Among other findings, Pew concluded:
• Christians are declining, both as a share of the U.S. population and in total number. In 2007, 78.4% of U.S. adults identified with Christian groups, such as Protestants, Catholics, Mormons and others; seven years later, that percentage has fallen to 70.6%. Accounting for overall population growth in that period, that means there are roughly 173 million Christian adults in the U.S. today, down from about 178 million in 2007.
• Within Christianity, the biggest declines have been in the mainline Protestant tradition and among Catholics. Mainline Protestants represented 14.7% of U.S. adults in 2014, down from 18.1% in 2007, while the Catholic share of the population fell to 20.8% from 23.9% over the same period. By comparison, evangelical Protestants have been more stable, declining only about 1 percentage point between 2007 and 2014 (from 26.3% to 25.4%).
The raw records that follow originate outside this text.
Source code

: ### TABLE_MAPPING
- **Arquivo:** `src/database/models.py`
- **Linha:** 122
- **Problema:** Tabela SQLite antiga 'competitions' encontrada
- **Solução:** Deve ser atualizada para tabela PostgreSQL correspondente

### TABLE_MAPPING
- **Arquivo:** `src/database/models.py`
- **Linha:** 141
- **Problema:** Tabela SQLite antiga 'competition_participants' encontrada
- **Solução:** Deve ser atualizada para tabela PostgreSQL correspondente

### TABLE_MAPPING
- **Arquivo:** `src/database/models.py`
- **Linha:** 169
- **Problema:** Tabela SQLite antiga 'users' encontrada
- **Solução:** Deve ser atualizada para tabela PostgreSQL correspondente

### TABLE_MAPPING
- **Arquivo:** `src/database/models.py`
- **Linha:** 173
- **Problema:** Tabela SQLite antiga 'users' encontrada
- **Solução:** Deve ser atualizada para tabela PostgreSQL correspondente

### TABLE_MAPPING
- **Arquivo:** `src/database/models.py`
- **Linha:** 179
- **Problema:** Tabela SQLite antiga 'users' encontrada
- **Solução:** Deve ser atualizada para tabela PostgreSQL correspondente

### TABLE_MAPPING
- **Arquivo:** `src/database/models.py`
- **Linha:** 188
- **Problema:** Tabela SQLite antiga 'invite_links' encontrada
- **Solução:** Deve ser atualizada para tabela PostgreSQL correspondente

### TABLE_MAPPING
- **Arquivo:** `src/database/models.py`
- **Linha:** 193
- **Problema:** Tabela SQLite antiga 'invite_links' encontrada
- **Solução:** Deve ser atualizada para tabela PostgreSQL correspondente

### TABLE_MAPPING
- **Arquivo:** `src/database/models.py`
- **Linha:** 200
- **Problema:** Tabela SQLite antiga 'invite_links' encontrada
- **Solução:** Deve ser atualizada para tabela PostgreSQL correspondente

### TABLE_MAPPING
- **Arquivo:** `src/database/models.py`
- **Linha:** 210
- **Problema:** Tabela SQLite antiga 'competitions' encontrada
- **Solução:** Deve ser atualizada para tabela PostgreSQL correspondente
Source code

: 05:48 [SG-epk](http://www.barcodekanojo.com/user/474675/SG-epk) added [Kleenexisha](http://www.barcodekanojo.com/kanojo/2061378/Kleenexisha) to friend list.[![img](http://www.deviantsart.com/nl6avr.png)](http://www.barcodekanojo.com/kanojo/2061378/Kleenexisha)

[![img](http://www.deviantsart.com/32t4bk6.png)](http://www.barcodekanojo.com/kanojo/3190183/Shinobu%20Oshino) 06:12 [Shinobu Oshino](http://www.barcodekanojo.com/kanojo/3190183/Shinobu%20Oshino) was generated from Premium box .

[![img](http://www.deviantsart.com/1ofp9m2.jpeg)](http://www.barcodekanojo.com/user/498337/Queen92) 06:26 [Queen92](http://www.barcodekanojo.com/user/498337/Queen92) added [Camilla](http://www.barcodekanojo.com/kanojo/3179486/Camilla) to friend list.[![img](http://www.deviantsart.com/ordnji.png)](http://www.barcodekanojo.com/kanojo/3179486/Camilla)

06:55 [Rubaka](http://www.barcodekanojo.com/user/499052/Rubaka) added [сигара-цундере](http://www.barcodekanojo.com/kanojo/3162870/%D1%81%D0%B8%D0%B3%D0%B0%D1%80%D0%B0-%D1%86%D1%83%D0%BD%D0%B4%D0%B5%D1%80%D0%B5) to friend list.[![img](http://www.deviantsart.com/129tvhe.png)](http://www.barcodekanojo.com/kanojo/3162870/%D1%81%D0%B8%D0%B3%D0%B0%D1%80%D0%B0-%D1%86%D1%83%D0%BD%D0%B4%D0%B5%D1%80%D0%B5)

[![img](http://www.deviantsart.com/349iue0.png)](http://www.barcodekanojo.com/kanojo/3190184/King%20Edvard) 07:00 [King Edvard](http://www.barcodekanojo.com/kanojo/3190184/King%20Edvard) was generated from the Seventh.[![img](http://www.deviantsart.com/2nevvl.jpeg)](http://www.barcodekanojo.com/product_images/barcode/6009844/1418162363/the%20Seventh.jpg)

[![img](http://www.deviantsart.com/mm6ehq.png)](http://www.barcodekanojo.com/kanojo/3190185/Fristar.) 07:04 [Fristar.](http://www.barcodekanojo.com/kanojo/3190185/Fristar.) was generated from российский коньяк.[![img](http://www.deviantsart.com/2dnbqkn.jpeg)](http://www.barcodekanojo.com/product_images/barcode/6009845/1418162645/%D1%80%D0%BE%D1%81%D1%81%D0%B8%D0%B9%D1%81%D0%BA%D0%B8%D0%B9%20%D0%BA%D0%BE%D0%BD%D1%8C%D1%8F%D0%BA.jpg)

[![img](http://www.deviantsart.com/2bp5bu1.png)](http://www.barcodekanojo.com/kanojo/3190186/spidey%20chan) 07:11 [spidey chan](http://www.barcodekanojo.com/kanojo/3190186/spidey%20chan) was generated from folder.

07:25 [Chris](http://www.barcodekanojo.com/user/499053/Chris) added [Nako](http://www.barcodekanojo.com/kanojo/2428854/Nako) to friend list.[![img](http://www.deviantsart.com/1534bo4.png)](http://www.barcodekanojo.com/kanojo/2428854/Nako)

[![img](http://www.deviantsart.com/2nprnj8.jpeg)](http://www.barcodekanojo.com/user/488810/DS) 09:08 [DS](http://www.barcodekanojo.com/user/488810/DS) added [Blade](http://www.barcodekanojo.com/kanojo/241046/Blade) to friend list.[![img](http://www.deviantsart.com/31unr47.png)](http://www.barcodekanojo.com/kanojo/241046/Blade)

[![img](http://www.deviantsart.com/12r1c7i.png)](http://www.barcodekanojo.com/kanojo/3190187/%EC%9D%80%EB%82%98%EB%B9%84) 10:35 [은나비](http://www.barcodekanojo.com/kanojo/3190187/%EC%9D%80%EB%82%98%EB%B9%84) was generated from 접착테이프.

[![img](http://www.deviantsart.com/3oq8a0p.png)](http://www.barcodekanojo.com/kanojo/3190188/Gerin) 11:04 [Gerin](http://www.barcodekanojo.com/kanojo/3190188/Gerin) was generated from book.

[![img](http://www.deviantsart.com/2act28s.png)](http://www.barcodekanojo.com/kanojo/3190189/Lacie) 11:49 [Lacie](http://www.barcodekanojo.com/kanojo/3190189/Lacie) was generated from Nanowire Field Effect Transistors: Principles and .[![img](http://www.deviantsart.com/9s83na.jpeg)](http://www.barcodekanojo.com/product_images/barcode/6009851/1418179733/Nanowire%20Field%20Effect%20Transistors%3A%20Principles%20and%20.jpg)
Why is Christianity in decline in the United States in 2015? Copeland implies it’s because pastors don’t challenge people nearly enough. More specifically, here’s what he
wants needs from his pastor:
• A reframing of community that moves away from me and my wants as central
• A constant reminder that my money, my possessions, and my very life belong not to myself, but to my Lord and Savior Jesus Christ
• Someone to name the true, ugly, beautiful, painful reality of life together, and to cast a new vision of what the Kingdom of God looks like
• A wise, honest soul who looks me in the eye and says, “You are a jerk and God forgives you anyway. Go and sin no more.”
• A hope-filled, justice-seeking, cross-bearing, advocate for those on the margins
• Consistent Spirit-filled testimony that my identity and accomplishments are not of my own creation, but are only made possible through God’s grace and faithful provision
If every pastor/priest took Copeland’s prescriptions to heart starting today would it slow Christianity’s decline? Reverse it altogether? Why or why not?